Baicalein is a major component and one of the bioactive flavonoids of Scutellaria baicalensis (Chinese skullcap). Baicalein represents 5.19–14.24% of Chinese skullcap extracts, and previous studies have shown it to have anti-cancer and anti-inflammatory activities [51–57]. Due to its more hydrophilic structure, baicalein can be taken orally. Studies have shown that baicalein is rapidly metabolized by the liver and stomach into its glucuronide form, baicalin. The maximum plasma concentrations of baicalein are achieved between 0.75 and 3 h, depending on the orally administered dose [58]. In a multiple dose study where baicalein was administered to patients twice a day every day for 10 days, it was found that baicalein did not accumulate in the body and was mainly excreted as a metabolite in urine and feces [59]. Animal studies have shown that baicalein is mainly converted to its metabolite, baicalin, in the liver and stomach through glucuronidation and that this metabolite is mainly in systemic circulation [60, 61]. Since baicalein can be taken orally, the safety is important. Baicalein has been found to exert minimum adverse effects when administered twice daily with increasing doses indicating that it is relatively safe and has low toxicity [59]. There are no reported side effects with Scutellaria baicalensis that are similar to glucocorticoid therapy side effects [62, 63]. This indicates that Chinese skullcap could potentially be a rather safe glucocorticoid-like extract, although more studies would need to be conducted.
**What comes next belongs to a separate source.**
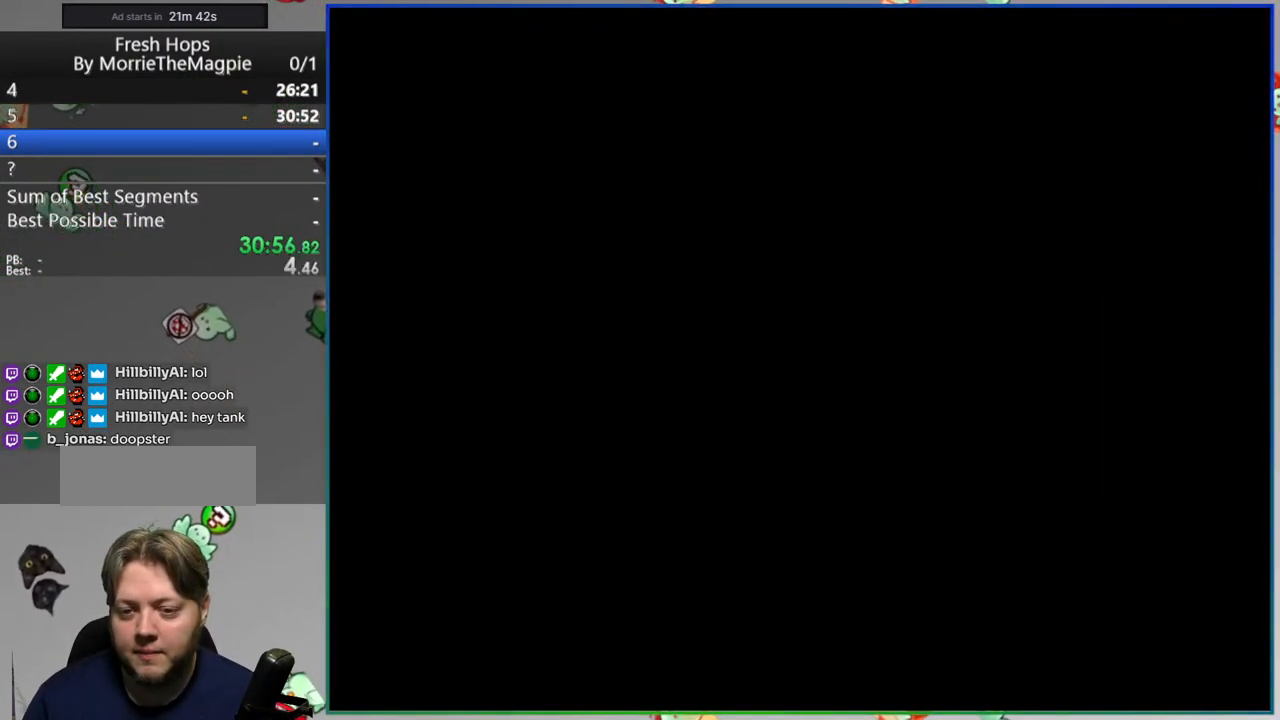
{"buttons": [], "events": []}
In conclusion, baicalein is a PR antagonist and a GR agonist. Baicalein binds to both receptors with approximately the same binding affinity and is predicted to bind with little conformational specificity to both receptors. Baicalein does not affect breast cancer cell proliferation and induces GR target genes in vitro and in vivo. Furthermore, baicalein’s PR antagonist and GR agonist activity could be relevant for women who have gynecological diseases and inflammatory symptoms, as baicalein could signal through the PR and GR. Considering the overlap between PR and GR signaling evidenced here by baicalein, more research is warranted surrounding botanical supplements and their binding to the GR, since many previously discovered ligands for PR and AR may also bind to GR.